Now the task is the return of those evacuees. The state late Saturday issued a plea to those who evacuated to not return to their home cities until the "all clear" is given by local officials. However, many evacuees who fled the Houston and Galveston areas that suffered only minimal damages began packing up and again clogging major thoroughfares into those cities. In Galveston, those who returned were turned away by city officials as Mayor Lyda Ann Thomas declared the city unsafe for the return of the island residents who fled. In Houston, Mayor Bill White urged residents not to return yet but instead to observe the state's proposed staggered plan to return evacuees to their coastal homes over a three-day period. Houston area schools were all ordered closed at least for Monday so residents who fled would not try to rush back so their children could attend school on Monday.

Today, Perry again issued his plea that those who evacuated observe the state's proposed evacuation return plan. Saying some areas are still dangerous because of debris and lack of electric power, the governor urged that evacuees who have clothing and bedding and food and water where they are should, "Just stay there."

Perry said most of the damages along the Texas coast are in an eight-county area that includes Liberty, Chambers, Jefferson, Jasper, Newton, Orange and other adjoining counties. Most of those areas remain without electricity and water and other supplies, which Perry called the "necessities of life" and the "necessities of normalcy." Many of the necessary supplies are coming in "on the back of a truck," he said, as relief efforts continue. He noted that one-half million gallons of gasoline were trucked into Southeast Texas in the last 24 hours. "There's a lot of relief coming into this area," said the governor.

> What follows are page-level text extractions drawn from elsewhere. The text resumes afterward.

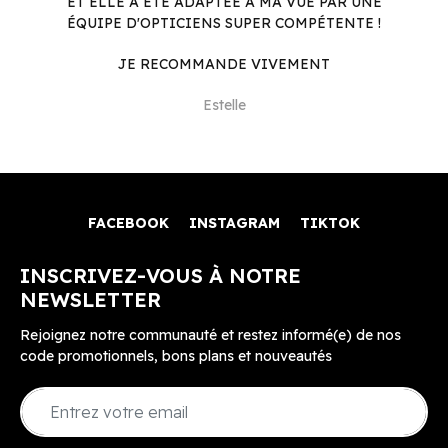
ET ELLE A ÉTÉ ADAPTÉE À MA VUE PAR UNE
ÉQUIPE D'OPTICIENS SUPER COMPÉTENTE !
JE RECOMMANDE VIVEMENT
Estelle
FACEBOOK
INSTAGRAM
TIKTOK
INSCRIVEZ-VOUS À NOTRE
NEWSLETTER
Rejoignez notre communauté et restez informé(e) de nos
code promotionnels, bons plans et nouveautés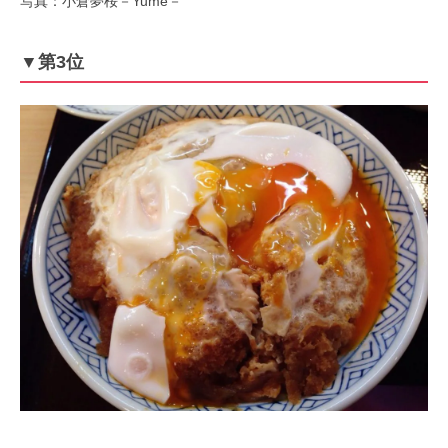
写真：小倉夢桜－Yume－
▼第3位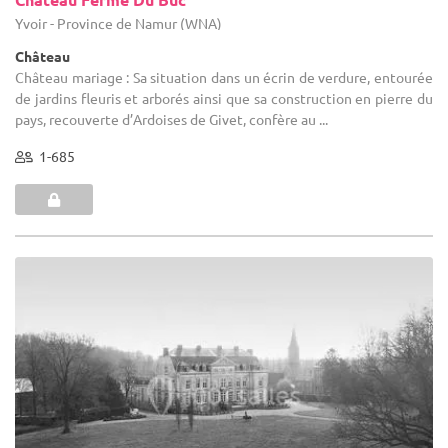
Yvoir - Province de Namur (WNA)
Château
Château mariage : Sa situation dans un écrin de verdure, entourée
de jardins fleuris et arborés ainsi que sa construction en pierre du
pays, recouverte d’Ardoises de Givet, confère au ...
1-685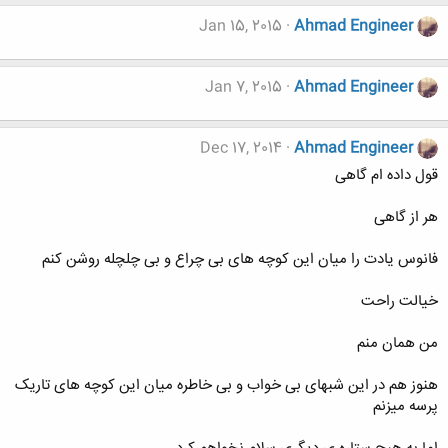
Jan 15, 2015
Ahmad Engineer
Jan 7, 2015
Ahmad Engineer
Dec 17, 2014
Ahmad Engineer
قول داده ام گاهی
هر از گاهی
فانوس یادت را میان این کوچه های بی چراع و بی چلچله روشن کنم
خیالت راحت
من همان منم
هنوز هم در این شبهای بی خواب و بی خاطره میان این کوچه های تاریک
پرسه میزنم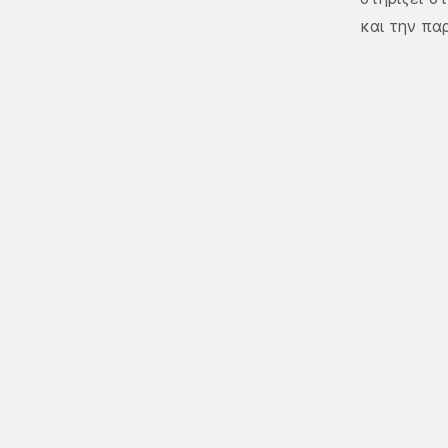
και την πα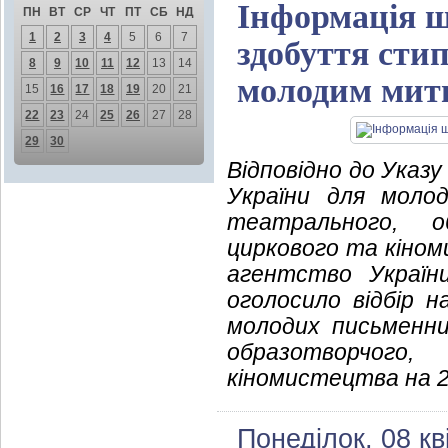
Інформація щ
ПН
ВТ
СР
ЧТ
ПТ
СБ
НД
1
2
3
4
5
6
7
здобуття сти
8
9
10
11
12
13
14
молодим мит
15
16
17
18
19
20
21
22
23
24
25
26
27
28
29
30
Відповідно до Указ
України для молод
театрального, об
циркового та кіном
агентство Україн
оголосило відбір 
молодих письменни
образотворчого,
кіномистецтва на 2
Понеділок, 08 кв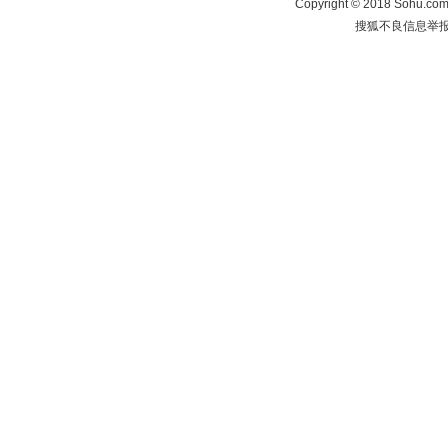
Copyright
©
2018 Sohu.com 
搜狐不良信息举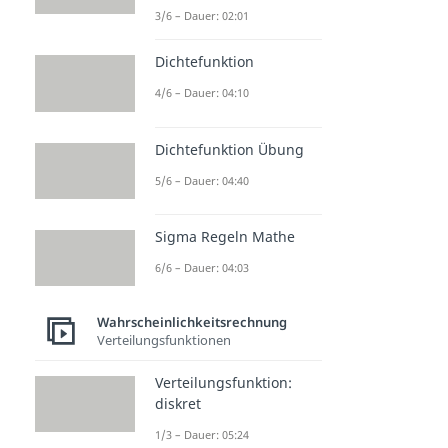
3/6 – Dauer: 02:01
Dichtefunktion
4/6 – Dauer: 04:10
Dichtefunktion Übung
5/6 – Dauer: 04:40
Sigma Regeln Mathe
6/6 – Dauer: 04:03
Wahrscheinlichkeitsrechnung
Verteilungsfunktionen
Verteilungsfunktion:
diskret
1/3 – Dauer: 05:24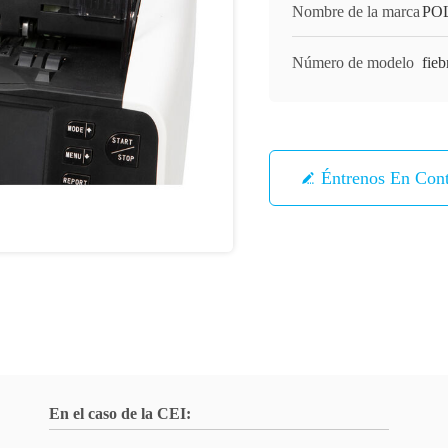
Nombre de la marca
PO
Número de modelo
fieb
Éntrenos En Con
En el caso de la CEI: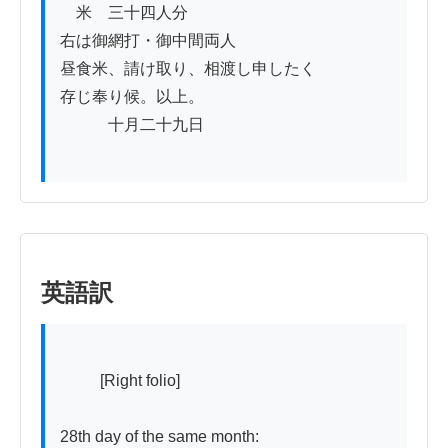
　米　三十四人分

右は御網打・御中間両人

昼食米、請け取り、相渡し申したく

存じ奉り候。以上。

　　　十月二十九日

英語訳
          [Right folio]

28th day of the same month:
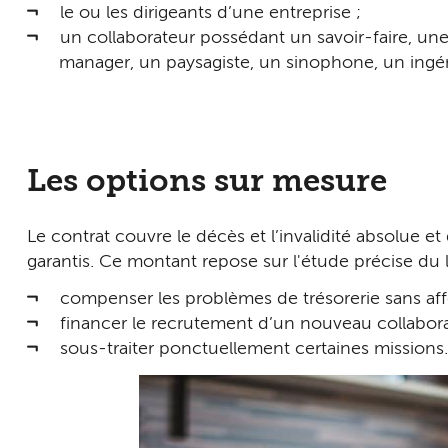
le ou les dirigeants d’une entreprise ;
un collaborateur possédant un savoir-faire, une
manager, un paysagiste, un sinophone, un ingé
Les options sur mesure
Le contrat couvre le décès et l’invalidité absolue e
garantis. Ce montant repose sur l'étude précise du li
compenser les problèmes de trésorerie sans affe
financer le recrutement d’un nouveau collabor
sous-traiter ponctuellement certaines missions.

State and local officials will conduct a visual reconnaissance today, according to the governor, who also addressed questions regarding oil refineries in the Golden Triangle area and offshore in the Gulf. "The refineries appear to be in real good shape," he said, noting one gas pipeline had been ruptured and is being repaired. The storm, however, missed making a major hit on the state's oil refineries, where approximately 25 percent of the nation's energy production occurs. The platforms in the Gulf made it through the storm "in real good shape," said Perry.

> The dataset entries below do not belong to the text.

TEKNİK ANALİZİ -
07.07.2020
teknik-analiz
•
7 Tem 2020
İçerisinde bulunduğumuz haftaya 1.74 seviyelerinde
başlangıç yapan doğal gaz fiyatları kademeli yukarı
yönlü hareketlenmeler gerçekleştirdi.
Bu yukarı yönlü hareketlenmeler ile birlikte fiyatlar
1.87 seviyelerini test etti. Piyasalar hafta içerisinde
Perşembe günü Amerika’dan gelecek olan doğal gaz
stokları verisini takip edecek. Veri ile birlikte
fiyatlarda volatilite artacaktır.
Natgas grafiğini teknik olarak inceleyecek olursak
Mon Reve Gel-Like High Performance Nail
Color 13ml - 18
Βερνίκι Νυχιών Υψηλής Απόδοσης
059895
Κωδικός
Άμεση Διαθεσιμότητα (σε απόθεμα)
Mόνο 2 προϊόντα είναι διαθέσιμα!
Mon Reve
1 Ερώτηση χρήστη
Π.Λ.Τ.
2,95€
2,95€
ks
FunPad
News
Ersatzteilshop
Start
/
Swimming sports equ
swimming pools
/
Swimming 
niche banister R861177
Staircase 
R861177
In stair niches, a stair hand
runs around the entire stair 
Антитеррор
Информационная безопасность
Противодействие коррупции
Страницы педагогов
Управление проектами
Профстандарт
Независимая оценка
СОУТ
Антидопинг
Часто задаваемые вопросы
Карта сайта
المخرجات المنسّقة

Although no deaths directly related to the storm have yet been reported, two dozen elderly and medically frail Texans died in an accident just south of Dallas aboard a charter bus being used to evacuate them to safety. Initial reports show that after a flat tire was changed on the bus carrying dozens of individuals, many with portable oxygen tanks, a fire reportedly erupted in a tire well. It is alleged that the fire caused a number of the oxygen tanks to explode, trapping many on the bus and leading to the fiery death of 24 aboard the bus.

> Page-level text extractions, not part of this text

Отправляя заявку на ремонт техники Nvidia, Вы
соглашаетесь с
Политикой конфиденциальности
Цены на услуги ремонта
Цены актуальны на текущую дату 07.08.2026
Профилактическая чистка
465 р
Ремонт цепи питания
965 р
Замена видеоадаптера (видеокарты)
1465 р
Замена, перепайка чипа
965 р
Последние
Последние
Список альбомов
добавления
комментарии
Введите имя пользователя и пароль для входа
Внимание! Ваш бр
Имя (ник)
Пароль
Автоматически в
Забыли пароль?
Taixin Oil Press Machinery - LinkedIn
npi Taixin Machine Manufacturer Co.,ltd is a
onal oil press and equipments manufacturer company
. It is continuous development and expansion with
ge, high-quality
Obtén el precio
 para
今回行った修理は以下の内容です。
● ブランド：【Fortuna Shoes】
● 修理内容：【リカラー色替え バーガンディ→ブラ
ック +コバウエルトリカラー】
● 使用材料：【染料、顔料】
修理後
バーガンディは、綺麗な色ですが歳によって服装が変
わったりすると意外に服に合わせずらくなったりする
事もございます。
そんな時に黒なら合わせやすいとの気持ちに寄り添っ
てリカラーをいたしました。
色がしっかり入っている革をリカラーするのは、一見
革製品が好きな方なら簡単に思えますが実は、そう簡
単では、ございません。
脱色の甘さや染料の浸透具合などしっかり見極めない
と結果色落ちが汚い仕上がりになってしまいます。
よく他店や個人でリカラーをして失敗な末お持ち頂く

Perry was questioned regarding his waiver of registration requirements for any commercial vehicles used to evacuate coastal Texans. "We didn't sign any waiver for any safety standards," said Perry, who noted state officials were simply "trying to get as many people out of harm's way as we could." He said the registration waiver had "nothing to do with safety standards," and that an investigation into this particular incident is ongoing.

Perry said there will be lessons learned from this emergency. "There will be a lot of look-backs," he said, and the result will be recommendations for future emergency events that not only will be important for all levels of government in Texas, but will also be shared with government officials in other states. "We moved 2.5 million people with a relative small amount of problems," he said.

But for now, search and rescue, relief and restoration are at the forefront of local, state and federal officials' efforts.

"We'll rebuild," said Perry. "We have truly dodged a major bullet. The resilient people of Southeast Texas will rebuild."